Autour d'elle – de lui –, les autres habitants d'Elseneur sont glaciaux, réduits au plus petit dénominateur commun: celui de leur rôle social. Si Peter Zadek n'a pas idéologisé son choix féminin, il signe par contre un spectacle profondément politique. Il situe l'action quelque temps après la Deuxième Guerre mondiale. Un air de ragtime, en toile de fond, rappelle que la Libération est due, aussi, au débarquement américain. On se trouve quelque part en Europe. La scène est vide et noire, avec pour seul décor un euro-container «Gateway» – qui peut transporter des armes comme des bananes – d'où sortent les comédiens. Cet élément résume magistralement le propos: il est le lieu plombé du pouvoir, comme la roulotte des comédiens – la troupe de Zadek circulant à travers l'Europe. Il est ici, il est le même partout. Claudius (Otto Sander) est un banal dictateur, plus homme d'affaires véreux qu'aristocrate, troquant l'uniforme militaire pour le complet. Gertrude (Eva Mattes) est une femme amoureuse à la coquetterie clinquante. Polonius (Ulrich Wildgruber), un apparatchik ambigu. Seuls quelques gestes suffisent à dire la peur – des passages furtifs sur une scène qui évoque immédiatement les couloirs d'un pouvoir aspirant.

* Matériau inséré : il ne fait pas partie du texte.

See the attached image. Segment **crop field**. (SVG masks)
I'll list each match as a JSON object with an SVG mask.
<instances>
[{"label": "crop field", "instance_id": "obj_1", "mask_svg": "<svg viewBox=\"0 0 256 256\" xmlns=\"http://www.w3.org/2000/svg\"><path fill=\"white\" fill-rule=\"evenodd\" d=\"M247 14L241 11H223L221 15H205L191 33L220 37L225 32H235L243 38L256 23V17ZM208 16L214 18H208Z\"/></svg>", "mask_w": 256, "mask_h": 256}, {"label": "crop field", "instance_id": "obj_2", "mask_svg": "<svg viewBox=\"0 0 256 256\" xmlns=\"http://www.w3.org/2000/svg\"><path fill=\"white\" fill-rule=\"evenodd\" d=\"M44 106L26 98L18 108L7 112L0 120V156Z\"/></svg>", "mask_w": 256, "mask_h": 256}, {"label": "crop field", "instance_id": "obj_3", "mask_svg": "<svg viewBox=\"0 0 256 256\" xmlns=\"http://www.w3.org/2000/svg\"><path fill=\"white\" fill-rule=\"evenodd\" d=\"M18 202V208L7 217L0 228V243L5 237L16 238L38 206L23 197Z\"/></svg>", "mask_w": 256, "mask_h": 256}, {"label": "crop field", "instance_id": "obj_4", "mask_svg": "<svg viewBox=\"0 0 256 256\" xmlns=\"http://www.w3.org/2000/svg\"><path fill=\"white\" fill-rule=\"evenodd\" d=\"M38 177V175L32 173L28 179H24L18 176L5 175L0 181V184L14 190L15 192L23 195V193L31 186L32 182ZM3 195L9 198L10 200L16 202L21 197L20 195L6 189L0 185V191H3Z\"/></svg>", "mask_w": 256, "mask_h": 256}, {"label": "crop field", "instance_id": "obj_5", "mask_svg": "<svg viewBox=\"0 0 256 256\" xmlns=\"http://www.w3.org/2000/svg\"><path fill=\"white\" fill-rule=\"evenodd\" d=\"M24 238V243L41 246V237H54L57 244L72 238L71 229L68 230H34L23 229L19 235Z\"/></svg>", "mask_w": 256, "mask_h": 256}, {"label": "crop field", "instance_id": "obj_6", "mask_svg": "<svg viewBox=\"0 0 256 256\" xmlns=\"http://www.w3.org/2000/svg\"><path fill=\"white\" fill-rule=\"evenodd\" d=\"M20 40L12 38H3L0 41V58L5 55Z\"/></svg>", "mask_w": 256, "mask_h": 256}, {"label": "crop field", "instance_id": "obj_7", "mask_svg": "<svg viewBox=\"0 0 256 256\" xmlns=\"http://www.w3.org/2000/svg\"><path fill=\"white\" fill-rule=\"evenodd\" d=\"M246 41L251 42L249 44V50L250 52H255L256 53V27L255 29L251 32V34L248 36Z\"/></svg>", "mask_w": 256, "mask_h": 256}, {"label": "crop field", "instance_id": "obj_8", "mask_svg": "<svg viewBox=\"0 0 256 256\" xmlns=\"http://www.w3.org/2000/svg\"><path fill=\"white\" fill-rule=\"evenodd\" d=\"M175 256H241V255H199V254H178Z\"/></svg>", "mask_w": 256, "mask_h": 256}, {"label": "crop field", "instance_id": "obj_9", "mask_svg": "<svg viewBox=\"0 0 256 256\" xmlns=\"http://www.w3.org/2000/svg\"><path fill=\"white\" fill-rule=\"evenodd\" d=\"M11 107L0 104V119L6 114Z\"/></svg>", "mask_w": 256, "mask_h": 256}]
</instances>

Une mise en scène sans superflu

Zadek sait peser les mots, autant que les silences. Sa mise en scène balaie tout le superflu, il noue, pas à pas, une intrigue qui glisse irrévocablement vers le drame comme le ferait une machine parfaitement huilée. Tous ses comédiens sont tenus, retenus presque, maintenant une distance froide entre eux et le public. En contraste voulu avec Hamlet, cet être d'humanité qui descend de scène comme pour se confier, et dont la violence – aussi physique – envers Ophélie (Annett Renneberg) n'en devient que plus saisissante. Une Ophélie qui n'existe pas – jeune fille aux tresses et aux tailleurs sages – jusqu'à ce qu'elle ne sombre dans la folie. Là, avec son corps élancé plié sous la douleur, elle renoue avec elle-même – dans l'horreur. Ses cris restent longtemps en suspend…

Mais la maestria de cette mécanique orchestrée par Zadek a son revers: son univers si bien huilé, si évidemment naturel et contemporain évacue un peu trop la poésie. La démonstration politique se fait au détriment de la métaphysique et de l'humour grinçant si propre à Shakespeare. A l'explication métaphysique, il préfère l'analyse freudienne: le seul accessoire – hormis des chaises – exposé sur scène est le vaste lit conjugal lors de l'affrontement de Hamlet avec sa mère. Et sa seule tentative d'humour noir avorte durant la scène des fossoyeurs où les crânes se mêlent aux détritus des décombres de l'Europe – geste qui se veut provocateur, mais évoque bien maladroitement les charniers actuels. Ces réserves n'enlèvent rien à sa vision noire d'un monde englouti, où brille encore Angela, l'androgyne…

«Hamlet», Zürcher Festspiele, Schauspielhaus, ce soir à 19h, billets à l'entrée. Schaubühne am Leniner Platz, Berlin, du 4 septembre au

13 novembre. Reprise l'année prochaine dans le cadre de L'Expo universelle Hanovre 2000.